Carl Nielsen
The Symphonies
The Royal Danish Orchestra. Recordings 1965-2022 Thomas Søndergård, Alexander Vedernikov, Leonard Bernstein, Simon Rattle, Michael Boder, Paavo Berglund, Michael Schønwandt
Der Name ist nicht unbedingt Programm: Zwar wurde das Royal Danish Orchestra (RDO) zur höfischen Repräsentanz in Kopenhagen 1448 gegründet. Jetzt ist das Repertoire jedoch zeitgemäß angepasst. Zum 575. Geburtstag gratuliert sich das RDO demnach auch nicht aristokratisch-affirmativ, sondern mit einer Kollektion der Symphonien von Carl Nielsen (1865-1931), dessen progressiver Stil wie ein extravaganter Keil in die europäische Kunstmusik des 20. Jahrhunderts ragt. Wesentlich für die Entscheidung, dieses in Dänemark herausragende Œvre als eine exklusive Dokumentation zur historischen Würdigung des RDO zu wählen, ist, dass Carl Nielsen, bevor er als Komponist und Dirigent reüssierte, Violinist in eben diesem Orchester war.
Bis auf zwei sind die Aufnahmen aus der letzten Dekade des 21. Jahrhunderts, sodass der Untertitel „Recordings 1965-2022“ etwas irreführend ist. Die älteste ist die Aufnahme mit Leonard Bernstein. Seine Interpretation der Symphonie Nr. 3 „Espansiva“ bezeichnete er als „Swirl“ (Wirbel), wobei herbe Streichersequenzen kontra lyrische Holzbläsermotive sowie filigranes Pastorale gegen vitales Allegretto gehalten werden und das Maestoso-Finale neobarock auftrumpft.
Die Bezeichnung Sinfonia semplice (Nr. 6) ist wohl ironisch gemeint, denn deren avantgardistischen Sounds in komplexer Polyfonie streben mit dem Dirigat (1989) von Paavo Berglund aus Finnland zu apokalyptischen Dimensionen. Stringent und manchmal in krassen Kontrasten, auch mit Verve in rhythmischen Rückungen hat Thomas Søndergård die Symphonie Nr. 1 (2022) konturiert. Die „Vier Temperamente“ der Symphonie Nr. 2 werden mit Alexander Vedernikov, RDO-Chefdirigent (2018-2020) aus Russland, zu Akteuren in einer Operndramatugie.

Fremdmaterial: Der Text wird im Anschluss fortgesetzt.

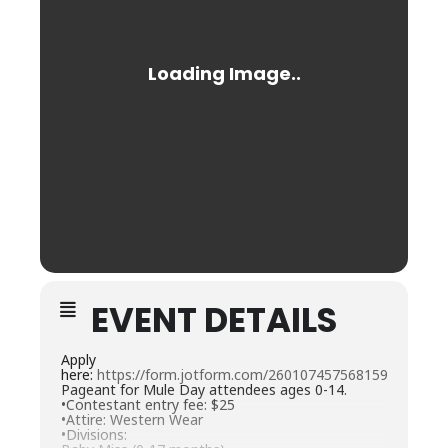
EVENT DETAILS
Apply
here:
https://form.jotform.com/260107457568159
Pageant for Mule Day attendees ages 0-14.
•Contestant entry fee: $25
•Attire: Western Wear
•Divisions:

Nach einem Adrenalin-Start beruhigt Simon Rattle die Fuego-Energie der „Inexstinguishable“ (unauslöschlichen) Symphonie Nr. 4 in einer Pastorale, deren pittoreskes Kammer-Intermezzo nur ein Durchgang zu dissonanter Streicher-Elegie und vulkanischem Furioso-Finale ist. Die weichen Streichersequenzen und subtilen Holzbläser-/Horn-Motive, typisch für den RDO-Sound, koordiniert Michael Boder aus Deutschland so, dass die Symphonie Nr. 5 in poetischer Physiognomie überzeugt (2015).
Extra-Plus ist das Klarinettenkonzert, bei dem John Kruse, Klarinetten-Prinzipal im RDO, den Solo-Part als Kobold-Rolle versteht, sodass er oft provokant und in rhapsodischer Kadenz extrem virtuos mögliche Harlekin-Eigenschaften von Carl Nielsen pointiert. Eine begründete Vermutung, wie die Overtüre zur Maskerade mit Michael Schønwandt als Klangparty der Kapriolen zeigt. Carl Nielsen hat seinen singulären Stil nachhaltig ins RDO graviert, sodass diese opulente Jubiläumsedition sowohl das Orchester als auch den Komponisten feiert.